▶ **Extract to read**
Editor's Note: On March 1, the CDC updated and simplified its recommendations on isolation for people with respiratory virus symptoms and illnesses.
The U.S. Centers for Disease Control and Prevention (CDC) is expected to drop previous guidance regarding COVID-19 isolation time, according to a Feb. 13 report, in a move that stands to have wide-ranging impacts on the workplace.
Unnamed agency officials told The Washington Post that the CDC is planning to announce this spring that people with COVID-19 no longer need to isolate once they have been fever-free for 24 hours and their symptoms are mild or improving. The current guidance states that people should isolate for at least five days if they tested positive for the virus, then continue to mask for five days.
No official guidance has been announced yet.
California announced relaxed COVID-19 guidance for its own state last month, saying that people who test positive for COVID-19 do not have to isolate for a specific amount of time. Oregon also loosened its policy last year after the COVID-19 public health emergency ended. Now both state policies say that people with symptoms may return to work if 24 hours have passed with no fever, and symptoms are mild or improving.
The news comes at a precarious time as COVID-19 cases have been at very high levels since the holidays, with hospitalizations and deaths rising most weeks this year. As a result, employers are left dealing with significant amounts of employee illness and absences.
The guidance reports also come as industry experts recently told SHRM Online that despite any relaxed guidance—like in California and Oregon—employers would be well served to encourage, and even require, sick employees to stay home. That’s because even though it might seem helpful in the short term to keep employees working, long-term issues will likely arise that will impact more staff and even customers or clients. Ensuring sick employees stay home and take advantage of paid sick leave can keep a staff outbreak at bay.
“It’s important that people have sick leave, and it’s important that we discourage people who are sick from coming to the workplace,” said Dr. Jeff Levin-Scherz, population health leader with WTW in Boston. “Nobody should feel like they’re going to be harshly judged because they call in sick or they do their work virtually.”

▶ **Problem**
Do these statements agree with the article on COVID-19 isolation guidance? Answer yes or no for each, and quote the words from the article that decide it. 1. Under the current guidance, people who test positive should isolate for at least five days. 2. California's guidance requires people who test positive to isolate for a specific number of days. 3. Dr. Jeff Levin-Scherz is based in Boston.

▶ **Input data**
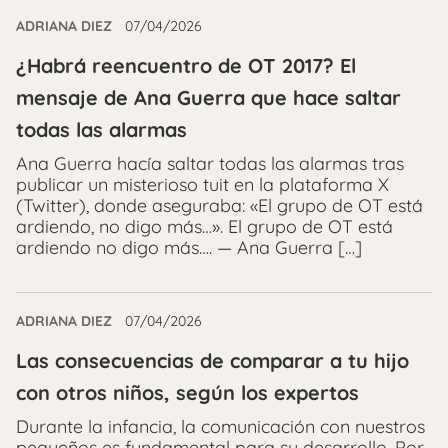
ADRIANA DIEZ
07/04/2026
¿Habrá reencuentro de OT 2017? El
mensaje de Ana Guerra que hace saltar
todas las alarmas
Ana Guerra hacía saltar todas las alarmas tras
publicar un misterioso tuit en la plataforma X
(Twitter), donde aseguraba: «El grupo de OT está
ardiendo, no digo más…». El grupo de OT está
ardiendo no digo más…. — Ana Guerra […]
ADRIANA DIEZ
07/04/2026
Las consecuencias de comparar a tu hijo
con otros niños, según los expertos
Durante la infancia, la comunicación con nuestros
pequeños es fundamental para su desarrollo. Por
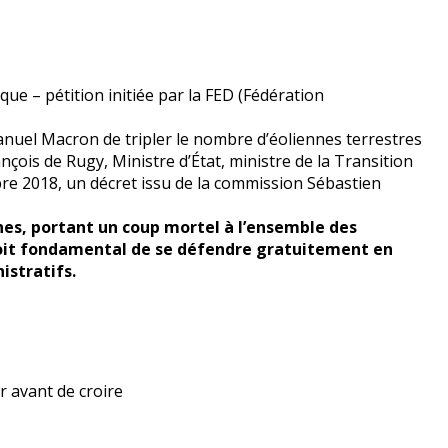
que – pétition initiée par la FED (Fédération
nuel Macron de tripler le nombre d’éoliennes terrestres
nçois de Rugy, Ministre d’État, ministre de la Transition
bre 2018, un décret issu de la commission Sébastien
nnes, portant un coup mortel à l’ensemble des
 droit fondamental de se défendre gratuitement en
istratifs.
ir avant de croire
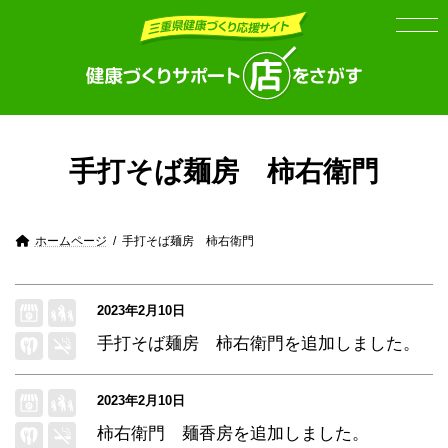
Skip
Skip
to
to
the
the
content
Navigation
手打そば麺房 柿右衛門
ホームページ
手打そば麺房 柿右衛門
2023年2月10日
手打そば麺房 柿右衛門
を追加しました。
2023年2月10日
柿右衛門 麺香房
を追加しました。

▶ **Result of this exercise**
1. Yes: "people should isolate for at least five days if they tested positive for the virus"
2. No: "people who test positive for COVID-19 do not have to isolate for a specific amount of time"
3. Yes: "population health leader with WTW in Boston"